If anyone should hold a grudge against Kevin Williamson, it’s me. He was relatively obscure the first time I met him. We were on a bus going to join an NRO cruise. But I realized within about a minute that I was talking to a brilliant and, more importantly, cultured man. So when he said I should read David Foster Wallace’s Infinite Jest, I believed him and I did.
And yet even after wasting precious months of my one and only life wading through those thousand pages of self-referential drivel, I retained a real affection, admiration and respect for the man — Williamson, not Wallace. He is incisive, wickedly droll and a terrific writer. In fact, given his insistently deadpan sense of humor, I’m pretty sure he doesn’t actually believe women who have abortions should be hanged, as he has occasionally said. But, of course, that’s an old trick of the left, isn’t it? Pretending to be outraged by conservative jokes so we learn to be careful what we say.
Anyway, that was the crappy little ploy Atlantic editor Jeffrey Goldberg used when, after hiring Kevin to bring some diversity of opinion to his magazine, he fired him two weeks later for bringing some diversity of opinion to his magazine.
Now, I love reading Kevin’s pieces and sometimes I agree with them, or part of them. But here’s a fun fact to know and share: When I disagree with something he says, I don’t burst into flames or faint dead away or explode or even melt like the Wicked Witch. I merely sharpen my arguments against his and wake the morrow morn a wiser man. So it is with all opinions I disagree with and even with opinions I hate. Sometimes what a writer writes angers me but, to coin an internet meme, do I die? Not even close.
This is why there is no possible excuse for Goldberg’s puling moral cowardice. He did a genuinely bad thing and it is harmful to what remains of our national discussion. Goldberg’s not some college kid who doesn’t know any better. He’s a grown-up man in a grown-up job that people respect — and he just sent a message to the thinking people of the country that they are justified in demonizing opinions, jokes and provocations that cause them some discomfort. I mean, I can understand why the vivisectors of babies might break out in a bit of a sweat when the subject of hanging them comes up. But this is America. Screw em, if they can’t take a joke.
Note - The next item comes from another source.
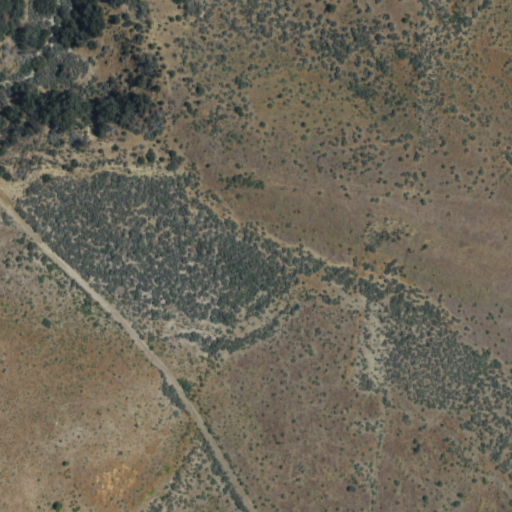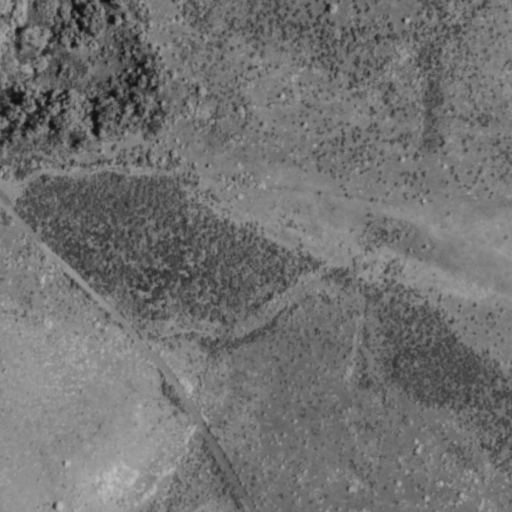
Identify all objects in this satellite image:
road: (141, 344)
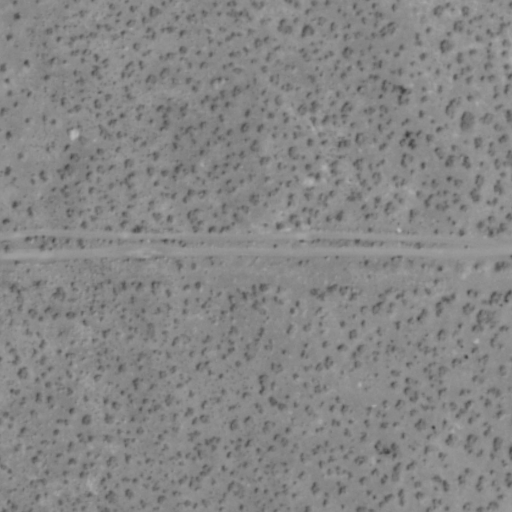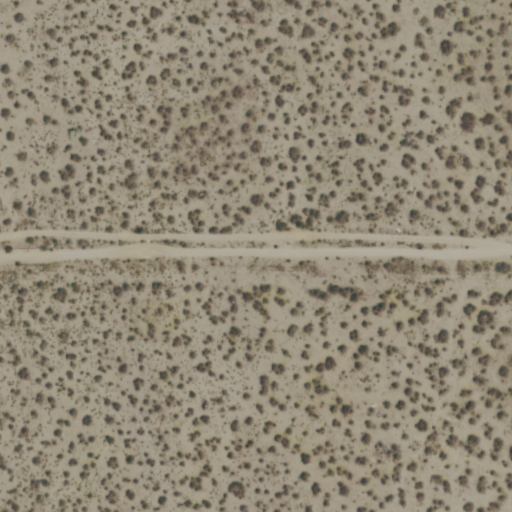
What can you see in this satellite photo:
road: (256, 247)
This is no time to discuss whether Kevin’s right or not, whether what he said was untoward or not — as some misguided thinkers on the right are doing. This is the time to heap shame on Goldberg for caving in to the hysterical voices of the bullying left. There is only one reason to silence someone like Kevin: your arguments are so bad you can’t stand up to him in a fair debate.
On top of which, hiring a man away from his job, then firing him for being exactly who you knew he was is simply a skunk thing to do. Shame on Goldberg, really.
In today’s political debate, there are two kinds of people: those who want to silence the voices they disagree with, and the good guys. Kevin Williamson is one of the good guys. Goldberg, it turns out, not so much.